With all the investment advice you hear from advisers, brokers and Wall Street regarding reinvesting dividends, they all seem to say the same thing.

That is, reinvesting dividends is a good thing because there are no brokerage fees, it helps with compounding and you can purchase parts of a share.

This is a cop out answer. It is just regurgitated and the people who give you this advice usually do not know any better or just cannot be bother to explain both sides. Here is an article from the NYTimes on whether you should automatically reinvest dividends.

I am not saying that automatically reinvesting your dividend income is bad, but it is important to understand the untold aspect. That you may be  reinvesting dividends when the stock is overpriced which is never a good thing.

The Untold Truth about Dividend Reinvestments You Should Know

As a value investor that focuses on the fundamental strength of a company to make investment decisions, I never want to overpay for my stocks.

It is exactly the same as when you go shopping. You are looking for deals. You do not want to overpay or be juped into buying something you think is not worth it.

But this happens a lot of the time when you let your dividends automatically reinvest.

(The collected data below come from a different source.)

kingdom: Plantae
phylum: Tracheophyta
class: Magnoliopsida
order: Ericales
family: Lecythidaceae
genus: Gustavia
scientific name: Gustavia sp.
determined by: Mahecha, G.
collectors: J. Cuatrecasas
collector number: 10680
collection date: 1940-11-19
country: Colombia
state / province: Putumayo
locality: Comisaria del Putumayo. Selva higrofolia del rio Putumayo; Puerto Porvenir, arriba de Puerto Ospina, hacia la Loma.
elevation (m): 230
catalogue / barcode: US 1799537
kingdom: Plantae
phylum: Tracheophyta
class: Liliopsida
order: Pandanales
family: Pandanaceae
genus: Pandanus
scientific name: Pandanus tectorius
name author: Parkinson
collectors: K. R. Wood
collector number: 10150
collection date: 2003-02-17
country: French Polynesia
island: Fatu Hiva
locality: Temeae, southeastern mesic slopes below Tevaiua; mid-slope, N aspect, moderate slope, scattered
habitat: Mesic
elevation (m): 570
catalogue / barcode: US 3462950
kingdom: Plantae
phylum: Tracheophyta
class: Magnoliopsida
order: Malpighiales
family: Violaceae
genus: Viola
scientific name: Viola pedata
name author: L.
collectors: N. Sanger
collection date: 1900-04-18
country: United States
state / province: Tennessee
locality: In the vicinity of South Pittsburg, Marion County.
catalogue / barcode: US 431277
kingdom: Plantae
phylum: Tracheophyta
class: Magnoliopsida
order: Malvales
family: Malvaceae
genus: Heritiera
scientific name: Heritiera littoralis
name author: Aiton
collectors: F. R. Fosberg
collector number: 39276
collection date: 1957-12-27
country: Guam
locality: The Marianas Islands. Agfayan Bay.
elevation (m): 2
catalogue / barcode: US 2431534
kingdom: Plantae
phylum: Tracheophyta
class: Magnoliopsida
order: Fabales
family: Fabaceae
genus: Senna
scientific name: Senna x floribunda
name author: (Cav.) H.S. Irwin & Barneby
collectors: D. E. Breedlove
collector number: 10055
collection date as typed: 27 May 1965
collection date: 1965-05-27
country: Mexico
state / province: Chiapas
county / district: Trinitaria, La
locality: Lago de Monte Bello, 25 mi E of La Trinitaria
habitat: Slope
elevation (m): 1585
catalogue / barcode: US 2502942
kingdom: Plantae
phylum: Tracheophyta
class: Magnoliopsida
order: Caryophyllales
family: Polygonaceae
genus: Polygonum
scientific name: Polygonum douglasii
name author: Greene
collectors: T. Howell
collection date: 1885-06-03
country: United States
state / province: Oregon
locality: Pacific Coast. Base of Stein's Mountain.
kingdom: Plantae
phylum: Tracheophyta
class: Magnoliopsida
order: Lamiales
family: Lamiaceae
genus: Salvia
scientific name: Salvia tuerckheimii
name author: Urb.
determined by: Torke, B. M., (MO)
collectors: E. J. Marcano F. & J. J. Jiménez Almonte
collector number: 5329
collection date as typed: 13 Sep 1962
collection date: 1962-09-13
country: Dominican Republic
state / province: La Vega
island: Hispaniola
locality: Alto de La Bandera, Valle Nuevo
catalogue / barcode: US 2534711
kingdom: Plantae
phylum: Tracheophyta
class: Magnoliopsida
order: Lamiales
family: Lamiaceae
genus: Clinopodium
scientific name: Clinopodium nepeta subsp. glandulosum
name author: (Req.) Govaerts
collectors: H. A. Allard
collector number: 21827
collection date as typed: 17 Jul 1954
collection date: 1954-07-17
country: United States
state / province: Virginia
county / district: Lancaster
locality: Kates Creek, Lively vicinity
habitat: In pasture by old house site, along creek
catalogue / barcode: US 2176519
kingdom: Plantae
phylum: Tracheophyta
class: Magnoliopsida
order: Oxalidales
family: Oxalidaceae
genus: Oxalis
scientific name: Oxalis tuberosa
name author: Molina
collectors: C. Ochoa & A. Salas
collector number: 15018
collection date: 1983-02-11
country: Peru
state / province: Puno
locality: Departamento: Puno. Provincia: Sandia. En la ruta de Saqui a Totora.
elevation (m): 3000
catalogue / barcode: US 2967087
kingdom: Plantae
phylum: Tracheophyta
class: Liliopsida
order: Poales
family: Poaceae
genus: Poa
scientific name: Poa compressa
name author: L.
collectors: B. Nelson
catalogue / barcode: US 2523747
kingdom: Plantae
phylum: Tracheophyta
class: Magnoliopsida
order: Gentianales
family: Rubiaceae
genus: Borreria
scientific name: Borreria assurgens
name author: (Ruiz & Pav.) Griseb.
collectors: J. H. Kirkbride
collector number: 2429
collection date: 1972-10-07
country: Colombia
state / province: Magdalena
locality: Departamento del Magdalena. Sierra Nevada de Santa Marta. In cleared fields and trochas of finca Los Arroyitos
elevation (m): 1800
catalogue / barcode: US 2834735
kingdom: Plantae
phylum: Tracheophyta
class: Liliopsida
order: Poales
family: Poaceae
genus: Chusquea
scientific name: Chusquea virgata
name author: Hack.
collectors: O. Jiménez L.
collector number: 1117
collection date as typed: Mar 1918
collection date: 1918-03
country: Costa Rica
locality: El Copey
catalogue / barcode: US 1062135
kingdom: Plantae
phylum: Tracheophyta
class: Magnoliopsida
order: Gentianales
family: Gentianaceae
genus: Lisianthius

If the company that you are investing in is currently underpriced, it would be ok to continue reinvesting, but what about when the company is close to or above its fair value?

The market is getting ready to sell the stock, but your auto reinvesting is set up to buy more shares.

What To Do About Dividend Reinvesting?

First thing is to ask your advisor what the fair value of your dividend paying stock is.

If the advisor does not know, that itself is an issue. But ignoring that issue for now, if your advisor says the fair value is $100 and the market price is $50, then it’s ok to keep reinvesting those dividends.

If the advisor says a fair value for the stock is $50, but it is trading for $100, then watch out.

The best thing to do is to perform your own stock valuation methods so that you do not have to rely on others.